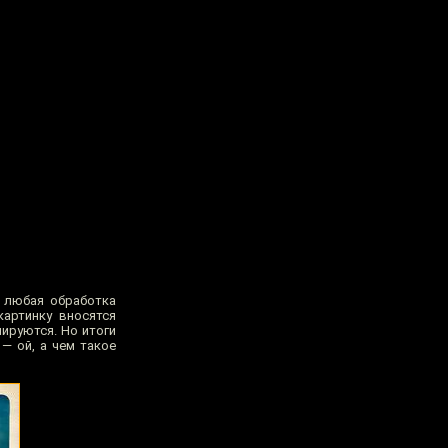
: любая обработка
картинку вносятся
лируются. Но итоги
— ой, а чем такое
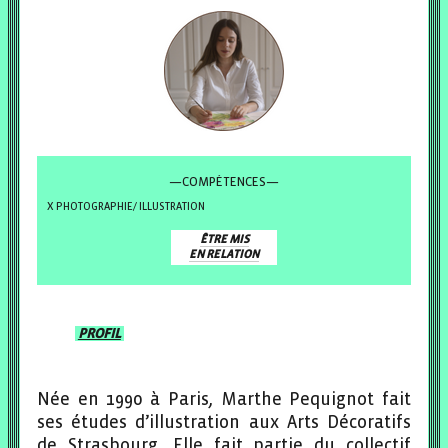
—COMPÉTENCES—
PHOTOGRAPHIE/ ILLUSTRATION
ÊTRE MIS
EN RELATION
PROFIL
Née en 1990 à Paris, Marthe Pequignot fait
ses études d’illustration aux Arts Décoratifs
de Strasbourg. Elle fait partie du collectif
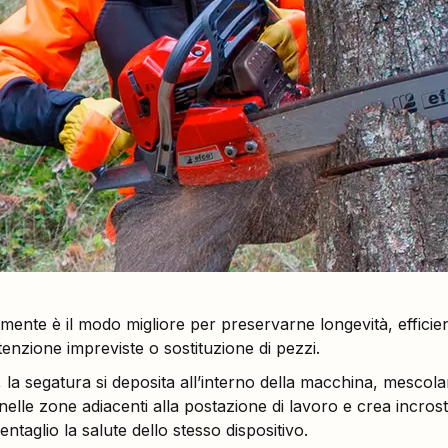
mente è il modo migliore per preservarne longevità, efficien
enzione impreviste o sostituzione di pezzi.
i, la segatura si deposita all’interno della macchina, mescol
i nelle zone adiacenti alla postazione di lavoro e crea incros
entaglio la salute dello stesso dispositivo.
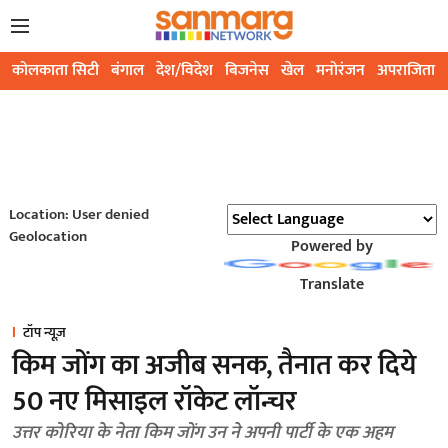
कोलकाता सिटी
बंगाल
देश/विदेश
बिजनेस
खेल
मनोरंजन
अपराजिता
Location: User denied
Geolocation
Powered by
Translate
टॉप न्यूज़
किम जोंग का अजीब सनक, तैनात कर दिये
50 नए मिसाइल रॉकेट लॉन्चर
उत्तर कोरिया के नेता किम जोंग उन ने अपनी पार्टी के एक अहम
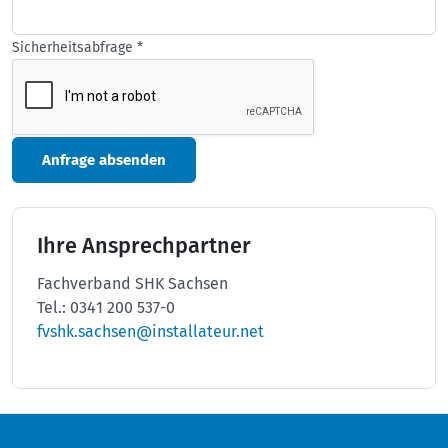
Sicherheitsabfrage
*
Anfrage absenden
Ihre Ansprechpartner
Fachverband SHK Sachsen
Tel.: 0341 200 537-0
fvshk.sachsen@installateur.net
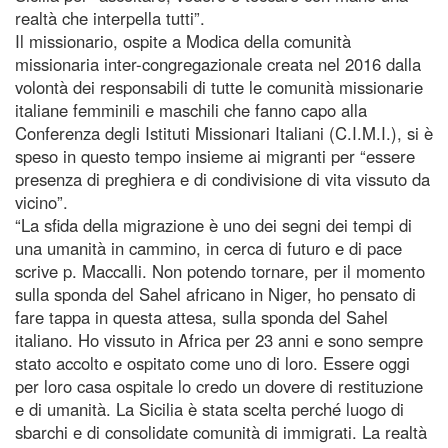
realtà che interpella tutti”.
Il missionario, ospite a Modica della comunità
missionaria inter-congregazionale creata nel 2016 dalla
volontà dei responsabili di tutte le comunità missionarie
italiane femminili e maschili che fanno capo alla
Conferenza degli Istituti Missionari Italiani (C.I.M.I.), si è
speso in questo tempo insieme ai migranti per “essere
presenza di preghiera e di condivisione di vita vissuto da
vicino”.
“La sfida della migrazione è uno dei segni dei tempi di
una umanità in cammino, in cerca di futuro e di pace
scrive p. Maccalli. Non potendo tornare, per il momento
sulla sponda del Sahel africano in Niger, ho pensato di
fare tappa in questa attesa, sulla sponda del Sahel
italiano. Ho vissuto in Africa per 23 anni e sono sempre
stato accolto e ospitato come uno di loro. Essere oggi
per loro casa ospitale lo credo un dovere di restituzione
e di umanità. La Sicilia è stata scelta perché luogo di
sbarchi e di consolidate comunità di immigrati. La realtà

• _Instructions for the task_
Whenever "comunità" occurs in a line above, copy that line.

• _Response area_
Il missionario, ospite a Modica della comunità
volontà dei responsabili di tutte le comunità missionarie
sbarchi e di consolidate comunità di immigrati. La realtà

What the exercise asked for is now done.